Reproduce the entries shown below only from the line with "Pick out the" down to the line with "The two sides of a proposed merge, cyan and red, contact", keeping both end lines and copying each one exactly.
•••••
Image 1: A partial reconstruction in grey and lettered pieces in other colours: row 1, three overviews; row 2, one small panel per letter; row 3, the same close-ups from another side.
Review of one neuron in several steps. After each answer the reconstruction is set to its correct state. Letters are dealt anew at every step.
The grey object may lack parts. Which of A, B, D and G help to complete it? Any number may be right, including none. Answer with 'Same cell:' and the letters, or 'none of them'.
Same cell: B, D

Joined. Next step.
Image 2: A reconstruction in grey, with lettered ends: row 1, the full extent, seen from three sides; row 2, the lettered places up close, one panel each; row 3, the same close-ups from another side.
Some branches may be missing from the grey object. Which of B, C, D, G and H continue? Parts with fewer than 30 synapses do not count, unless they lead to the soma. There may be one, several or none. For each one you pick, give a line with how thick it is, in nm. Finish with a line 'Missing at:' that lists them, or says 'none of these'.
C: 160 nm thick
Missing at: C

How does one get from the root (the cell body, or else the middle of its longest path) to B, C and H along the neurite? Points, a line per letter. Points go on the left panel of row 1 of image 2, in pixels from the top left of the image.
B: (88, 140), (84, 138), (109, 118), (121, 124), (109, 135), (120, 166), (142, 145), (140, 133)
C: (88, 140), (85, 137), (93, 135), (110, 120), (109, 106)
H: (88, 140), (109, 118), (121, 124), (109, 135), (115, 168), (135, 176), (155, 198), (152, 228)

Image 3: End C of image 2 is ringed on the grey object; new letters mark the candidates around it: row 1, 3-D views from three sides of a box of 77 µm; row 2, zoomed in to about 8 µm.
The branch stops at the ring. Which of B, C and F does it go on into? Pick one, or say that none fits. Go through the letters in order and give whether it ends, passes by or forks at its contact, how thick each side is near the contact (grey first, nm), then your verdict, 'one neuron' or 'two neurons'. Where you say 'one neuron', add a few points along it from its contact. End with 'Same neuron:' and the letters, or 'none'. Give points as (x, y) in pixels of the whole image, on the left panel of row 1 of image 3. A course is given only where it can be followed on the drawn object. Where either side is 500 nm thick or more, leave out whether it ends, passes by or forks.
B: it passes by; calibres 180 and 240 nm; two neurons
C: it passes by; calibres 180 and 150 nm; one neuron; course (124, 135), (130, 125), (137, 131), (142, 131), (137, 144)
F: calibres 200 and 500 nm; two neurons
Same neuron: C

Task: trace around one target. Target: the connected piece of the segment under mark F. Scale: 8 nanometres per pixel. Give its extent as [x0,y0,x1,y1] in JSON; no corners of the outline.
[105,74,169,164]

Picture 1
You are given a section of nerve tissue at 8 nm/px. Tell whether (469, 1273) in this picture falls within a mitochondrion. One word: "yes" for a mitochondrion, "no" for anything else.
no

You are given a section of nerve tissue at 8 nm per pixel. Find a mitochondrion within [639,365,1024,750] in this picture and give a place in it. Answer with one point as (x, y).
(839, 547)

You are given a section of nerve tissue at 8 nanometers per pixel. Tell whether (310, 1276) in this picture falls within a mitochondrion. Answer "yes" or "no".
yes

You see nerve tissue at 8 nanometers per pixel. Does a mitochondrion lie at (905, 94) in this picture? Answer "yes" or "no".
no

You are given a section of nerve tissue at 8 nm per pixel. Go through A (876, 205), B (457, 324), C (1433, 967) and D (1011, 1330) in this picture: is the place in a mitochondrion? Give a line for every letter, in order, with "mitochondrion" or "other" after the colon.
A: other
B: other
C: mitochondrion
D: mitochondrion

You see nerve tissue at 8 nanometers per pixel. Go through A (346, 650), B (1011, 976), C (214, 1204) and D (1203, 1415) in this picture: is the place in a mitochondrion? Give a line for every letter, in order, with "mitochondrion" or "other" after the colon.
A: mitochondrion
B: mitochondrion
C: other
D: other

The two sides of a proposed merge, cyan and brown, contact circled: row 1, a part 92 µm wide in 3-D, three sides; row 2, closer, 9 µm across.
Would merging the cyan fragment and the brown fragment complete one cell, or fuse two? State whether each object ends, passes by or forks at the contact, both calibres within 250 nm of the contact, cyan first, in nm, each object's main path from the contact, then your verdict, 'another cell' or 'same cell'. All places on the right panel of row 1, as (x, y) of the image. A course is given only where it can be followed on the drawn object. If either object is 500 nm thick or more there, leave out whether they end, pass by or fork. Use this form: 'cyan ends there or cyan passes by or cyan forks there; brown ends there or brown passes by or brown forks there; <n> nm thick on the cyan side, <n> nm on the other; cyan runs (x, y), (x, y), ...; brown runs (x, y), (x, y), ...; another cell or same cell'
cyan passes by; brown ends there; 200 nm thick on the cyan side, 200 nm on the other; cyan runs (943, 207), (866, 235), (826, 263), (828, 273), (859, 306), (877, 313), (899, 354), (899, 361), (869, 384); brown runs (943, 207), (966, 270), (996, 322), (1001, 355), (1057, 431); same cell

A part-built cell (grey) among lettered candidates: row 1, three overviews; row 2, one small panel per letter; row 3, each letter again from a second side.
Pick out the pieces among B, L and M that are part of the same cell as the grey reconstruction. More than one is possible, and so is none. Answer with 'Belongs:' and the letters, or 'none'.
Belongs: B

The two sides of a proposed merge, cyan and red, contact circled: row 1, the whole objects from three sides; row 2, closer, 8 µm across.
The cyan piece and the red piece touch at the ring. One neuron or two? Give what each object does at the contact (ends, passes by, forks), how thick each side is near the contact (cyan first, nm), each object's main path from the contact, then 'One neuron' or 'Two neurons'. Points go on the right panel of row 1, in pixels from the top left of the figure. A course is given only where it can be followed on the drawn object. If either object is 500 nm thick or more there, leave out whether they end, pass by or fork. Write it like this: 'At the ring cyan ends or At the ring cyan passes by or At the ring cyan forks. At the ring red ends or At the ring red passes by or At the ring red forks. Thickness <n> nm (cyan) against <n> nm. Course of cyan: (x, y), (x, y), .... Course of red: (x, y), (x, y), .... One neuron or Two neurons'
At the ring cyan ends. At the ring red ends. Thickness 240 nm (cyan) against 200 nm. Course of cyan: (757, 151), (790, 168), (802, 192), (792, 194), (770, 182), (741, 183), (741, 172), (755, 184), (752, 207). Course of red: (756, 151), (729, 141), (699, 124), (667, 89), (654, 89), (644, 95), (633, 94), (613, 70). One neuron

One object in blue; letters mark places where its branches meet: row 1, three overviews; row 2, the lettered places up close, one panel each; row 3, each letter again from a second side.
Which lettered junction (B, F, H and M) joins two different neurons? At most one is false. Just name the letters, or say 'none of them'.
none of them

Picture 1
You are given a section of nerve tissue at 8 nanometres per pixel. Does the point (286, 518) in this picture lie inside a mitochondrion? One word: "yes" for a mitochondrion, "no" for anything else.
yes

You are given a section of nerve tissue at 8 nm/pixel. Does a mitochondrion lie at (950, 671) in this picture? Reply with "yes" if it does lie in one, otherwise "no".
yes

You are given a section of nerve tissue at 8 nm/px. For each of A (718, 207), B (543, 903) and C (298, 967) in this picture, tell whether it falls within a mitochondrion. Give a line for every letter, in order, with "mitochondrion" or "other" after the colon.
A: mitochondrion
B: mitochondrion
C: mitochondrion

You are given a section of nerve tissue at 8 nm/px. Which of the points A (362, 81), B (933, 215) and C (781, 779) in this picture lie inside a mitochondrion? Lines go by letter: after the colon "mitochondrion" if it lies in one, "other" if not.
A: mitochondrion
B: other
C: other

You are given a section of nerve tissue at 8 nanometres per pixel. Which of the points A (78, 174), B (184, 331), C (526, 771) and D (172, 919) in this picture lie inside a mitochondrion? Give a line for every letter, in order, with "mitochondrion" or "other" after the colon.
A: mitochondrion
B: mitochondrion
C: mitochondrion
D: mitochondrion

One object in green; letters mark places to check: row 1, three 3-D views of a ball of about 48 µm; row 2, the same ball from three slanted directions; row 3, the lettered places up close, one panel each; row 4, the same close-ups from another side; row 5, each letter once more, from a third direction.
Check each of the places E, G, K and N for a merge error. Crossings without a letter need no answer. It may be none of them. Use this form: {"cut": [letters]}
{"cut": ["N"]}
•••••
> _Result_:
Pick out the pieces among B, L and M that are part of the same cell as the grey reconstruction. More than one is possible, and so is none. Answer with 'Belongs:' and the letters, or 'none'.
Belongs: B

The two sides of a proposed merge, cyan and red, contact circled: row 1, the whole objects from three sides; row 2, closer, 8 µm across.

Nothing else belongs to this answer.